Emerging infections

The MORU Tropical Health Network is uniquely positioned to generate critical data on emerging infections thanks to ongoing research activities and strong collaborations in regions with high population density and frequent human–animal interactions, conditions that increase the risk of zoonotic spillover.

In recent years, MORU has led COPCOV, the world’s largest pre-exposure chemoprophylaxis trials for COVID-19, and SEBCOV, which provided key insights into the social and behavioural impacts of the main public health measures i.e. quarantine, isolation, social distancing and travel restrictions.

Our current research focusses on evaluating antiviral therapies for respiratory virus infections, including influenza, SARS-CoV-2 and respiratory syncytial virus (RSV); serological investigation assess seroprevalence and incidence of febrile illness, including emerging infections and vector-borne diseases, the development of neutralising antibody and pseudo virus assays for viral pathogens, and genomic sequencing of pathogens of pandemic potential. Looking ahead, we hope to be able to extend our studies work on other diseases with epidemic potential, including chikungunya, dengue and other arthropod-borne infections.

Developing new treatments for emerging infections is inherently slow and costly. During the COVID-19 pandemic, repurposing existing medicines proved to be a highly effective strategy. Drugs such as remdesivir, molnupiravir, dexamethasone and tocilizumab, which were originally developed for other conditions, demonstrated clear benefits for patients with SARS-CoV-2.

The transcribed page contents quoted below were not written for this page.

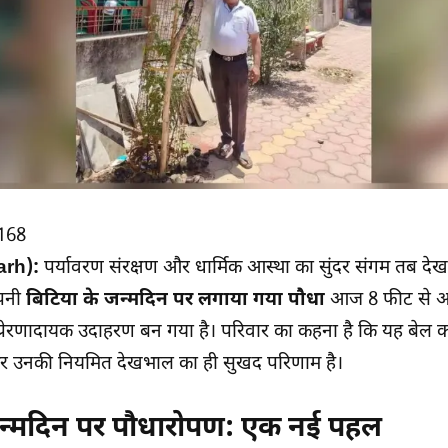
168
arh):
पर्यावरण संरक्षण और धार्मिक आस्था का सुंदर संगम तब दे
पनी
बिटिया के जन्मदिन पर लगाया गया पौधा
आज 8 फीट से अ
रेरणादायक उदाहरण बन गया है। परिवार का कहना है कि यह बेल 
र उनकी नियमित देखभाल का ही सुखद परिणाम है।
जन्मदिन पर पौधारोपण: एक नई पहल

Our trials prioritise affordable, broad-spectrum, generic antiviral candidates selected through repurposing principles. This approach accelerates development and enhances access to effective treatments for vulnerable populations in low- and middle-income countries.

To evaluate antiviral treatments efficiently, MORU conducts multi-country adaptive platform trials for influenza, SARS-CoV-2 (the largest such study in the world), and RSV in low-resource settings.

These trials use a robust standardized virological endpoint, the rate of oropharyngeal viral clearance, to compare multiple drugs simultaneously. Interim analyses allow effective and ineffective treatments to be identified early, reducing sample sizes, costs and time to results. This approach is substantially more cost effective than current approaches to comparing and therefore choosing antiviral drugs and assessing their dose-response relationships (phase 2). These trials also contribute to ongoing genomic and serological surveillance of viral variants and their effects on treatment efficacy.

This approach proved its value during COVID-19 by ruling out rapidly ineffective drugs like ivermectin and favipiravir, while supporting the use of remdesivir, molnupiravir and the main protease inhibitors (nirmatrelvir and ensitrelvir). By enabling the pre-pandemic evaluation of promising therapies, this platform strengthens global preparedness.